I'd like to enable the use of the AES 256 GCM encryption instead of the AES 256 CBC. We already have ECC certificates based on ECDSA so that pre-requisite has been fullfilled. The certificate has a SHA-256 signature and uses a 256-bit ECC keyset.

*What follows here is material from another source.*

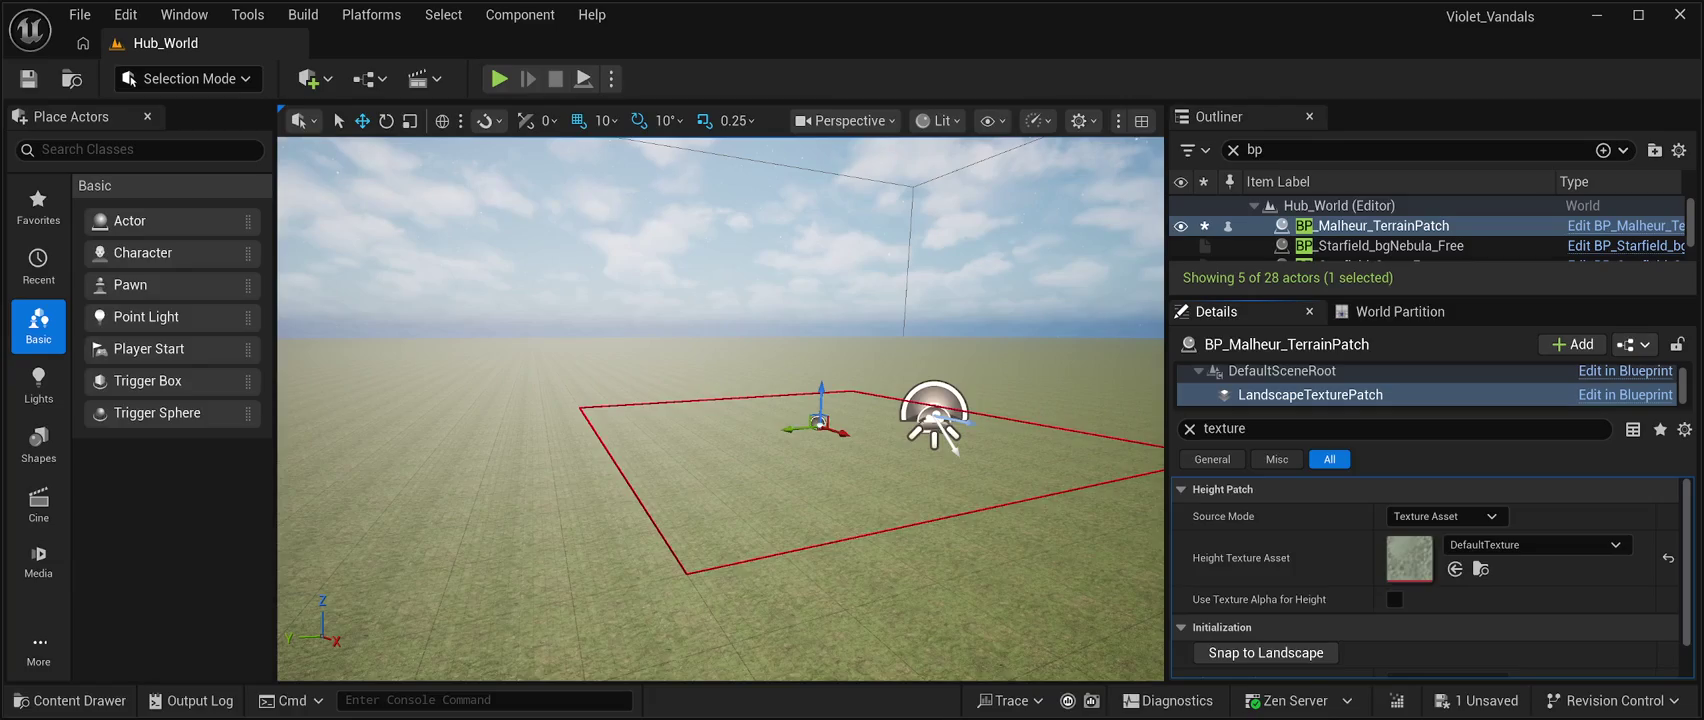
scroll(1430, 575, "down", 1)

The ciphersuite I'd like to use:
TLS_ECDHE_ECDSA_WITH_AES_256_GCM_SHA384_P384
This is our ciphersuite order:
TLS_ECDHE_ECDSA_WITH_AES_256_GCM_SHA384_P384, TLS_ECDHE_ECDSA_WITH_AES_256_GCM_SHA384_P521, TLS_ECDHE_ECDSA_WITH_AES_256_CBC_SHA384_P384, TLS_ECDHE_ECDSA_WITH_AES_256_CBC_SHA384_P521, TLS_ECDHE_ECDSA_WITH_AES_256_CBC_SHA_P256, TLS_ECDHE_RSA_WITH_AES_256_CBC_SHA_P256, TLS_ECDHE_RSA_WITH_AES_256_CBC_SHA384_P256
Still when I check the website it says we use TLS 1.2 and ECDHE_ECDSA for key exchange AES_256_CBC encryption and SHA1 for message digest.

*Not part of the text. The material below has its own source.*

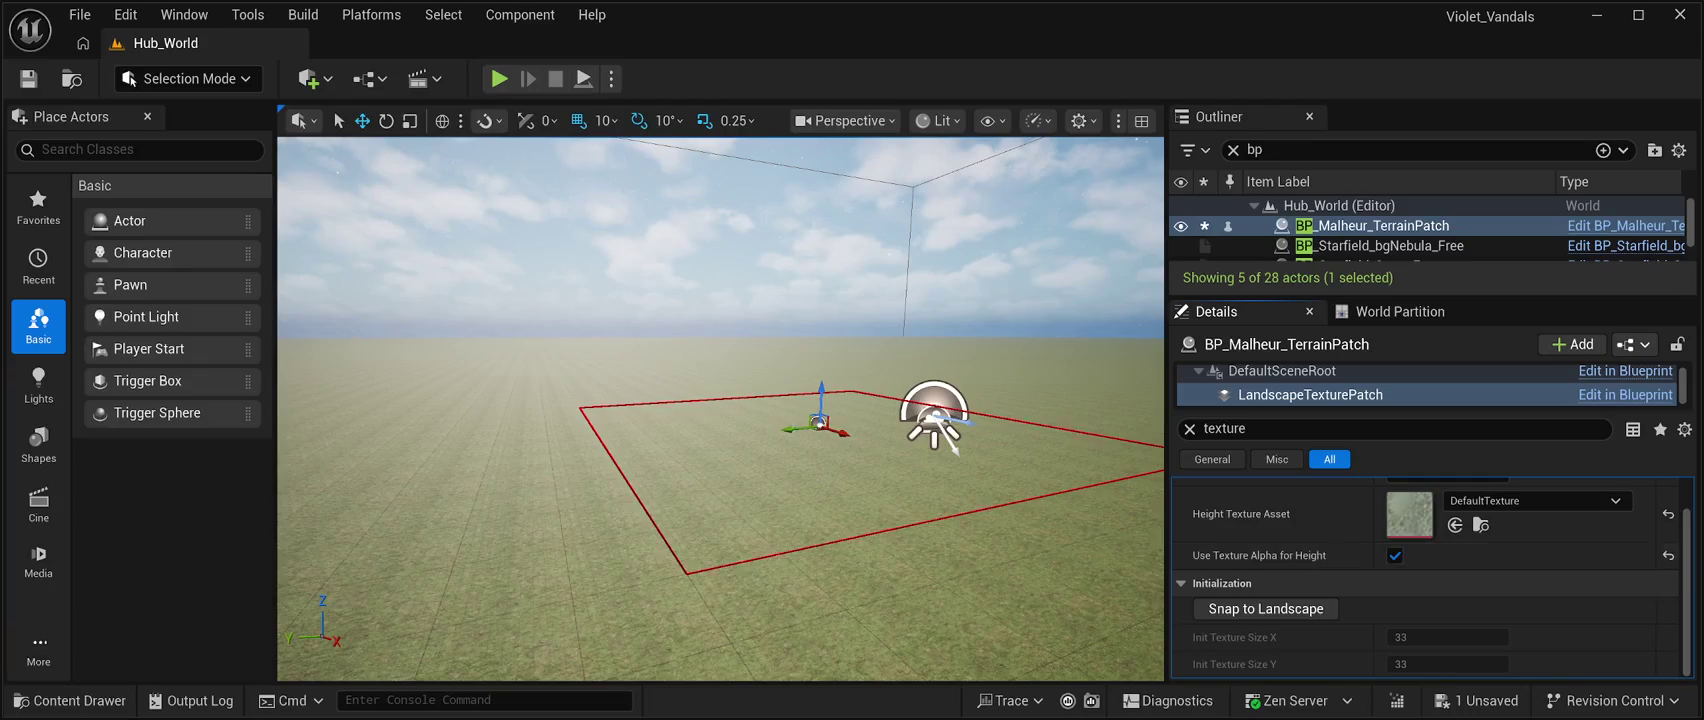
Turn Use Texture Alpha for Height back on and save the level.
left_click(1394, 555)
key("ctrl+s")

I suspect it uses this suite for some reason:
TLS_ECDHE_ECDSA_WITH_AES_256_CBC_SHA_P256
When I remove that ciphersuite the site has a protocol mismatch and won't load the https anymore.
Does anyone know how to enable the ciphersuite? Did I forget to set something in the registry or do I need to do something else to enable that specific suite. Thanks in advance!